__Assigned task__: The expected output is exactly the lines below, starting at the line with "operations (e.g., website" and ending at the line with "(e.g., formatting, compression", both included; no other line belongs in it.

__Data supplied__:
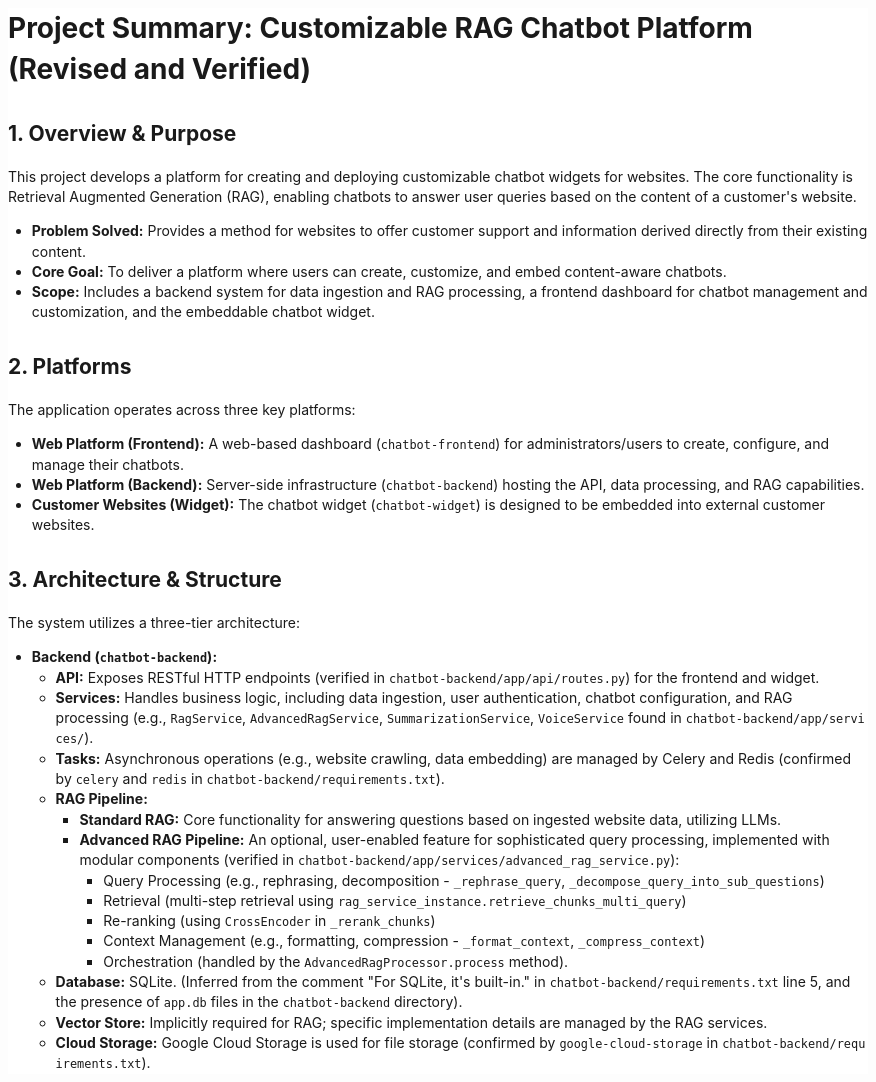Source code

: # Project Summary: Customizable RAG Chatbot Platform (Revised and Verified)

## 1. Overview & Purpose

This project develops a platform for creating and deploying customizable chatbot widgets for websites. The core functionality is Retrieval Augmented Generation (RAG), enabling chatbots to answer user queries based on the content of a customer's website.

*   **Problem Solved:** Provides a method for websites to offer customer support and information derived directly from their existing content.
*   **Core Goal:** To deliver a platform where users can create, customize, and embed content-aware chatbots.
*   **Scope:** Includes a backend system for data ingestion and RAG processing, a frontend dashboard for chatbot management and customization, and the embeddable chatbot widget.

## 2. Platforms

The application operates across three key platforms:

*   **Web Platform (Frontend):** A web-based dashboard (`chatbot-frontend`) for administrators/users to create, configure, and manage their chatbots.
*   **Web Platform (Backend):** Server-side infrastructure (`chatbot-backend`) hosting the API, data processing, and RAG capabilities.
*   **Customer Websites (Widget):** The chatbot widget (`chatbot-widget`) is designed to be embedded into external customer websites.

## 3. Architecture & Structure

The system utilizes a three-tier architecture:

*   **Backend (`chatbot-backend`):**
    *   **API:** Exposes RESTful HTTP endpoints (verified in `chatbot-backend/app/api/routes.py`) for the frontend and widget.
    *   **Services:** Handles business logic, including data ingestion, user authentication, chatbot configuration, and RAG processing (e.g., `RagService`, `AdvancedRagService`, `SummarizationService`, `VoiceService` found in `chatbot-backend/app/services/`).
    *   **Tasks:** Asynchronous operations (e.g., website crawling, data embedding) are managed by Celery and Redis (confirmed by `celery` and `redis` in `chatbot-backend/requirements.txt`).
    *   **RAG Pipeline:**
        *   **Standard RAG:** Core functionality for answering questions based on ingested website data, utilizing LLMs.
        *   **Advanced RAG Pipeline:** An optional, user-enabled feature for sophisticated query processing, implemented with modular components (verified in `chatbot-backend/app/services/advanced_rag_service.py`):
            *   Query Processing (e.g., rephrasing, decomposition - `_rephrase_query`, `_decompose_query_into_sub_questions`)
            *   Retrieval (multi-step retrieval using `rag_service_instance.retrieve_chunks_multi_query`)
            *   Re-ranking (using `CrossEncoder` in `_rerank_chunks`)
            *   Context Management (e.g., formatting, compression - `_format_context`, `_compress_context`)
            *   Orchestration (handled by the `AdvancedRagProcessor.process` method).
    *   **Database:** SQLite. (Inferred from the comment "For SQLite, it's built-in." in `chatbot-backend/requirements.txt` line 5, and the presence of `app.db` files in the `chatbot-backend` directory).
    *   **Vector Store:** Implicitly required for RAG; specific implementation details are managed by the RAG services.
    *   **Cloud Storage:** Google Cloud Storage is used for file storage (confirmed by `google-cloud-storage` in `chatbot-backend/requirements.txt`).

__Written response__:
    *   **Tasks:** Asynchronous operations (e.g., website crawling, data embedding) are managed by Celery and Redis (confirmed by `celery` and `redis` in `chatbot-backend/requirements.txt`).
    *   **RAG Pipeline:**
        *   **Standard RAG:** Core functionality for answering questions based on ingested website data, utilizing LLMs.
        *   **Advanced RAG Pipeline:** An optional, user-enabled feature for sophisticated query processing, implemented with modular components (verified in `chatbot-backend/app/services/advanced_rag_service.py`):
            *   Query Processing (e.g., rephrasing, decomposition - `_rephrase_query`, `_decompose_query_into_sub_questions`)
            *   Retrieval (multi-step retrieval using `rag_service_instance.retrieve_chunks_multi_query`)
            *   Re-ranking (using `CrossEncoder` in `_rerank_chunks`)
            *   Context Management (e.g., formatting, compression - `_format_context`, `_compress_context`)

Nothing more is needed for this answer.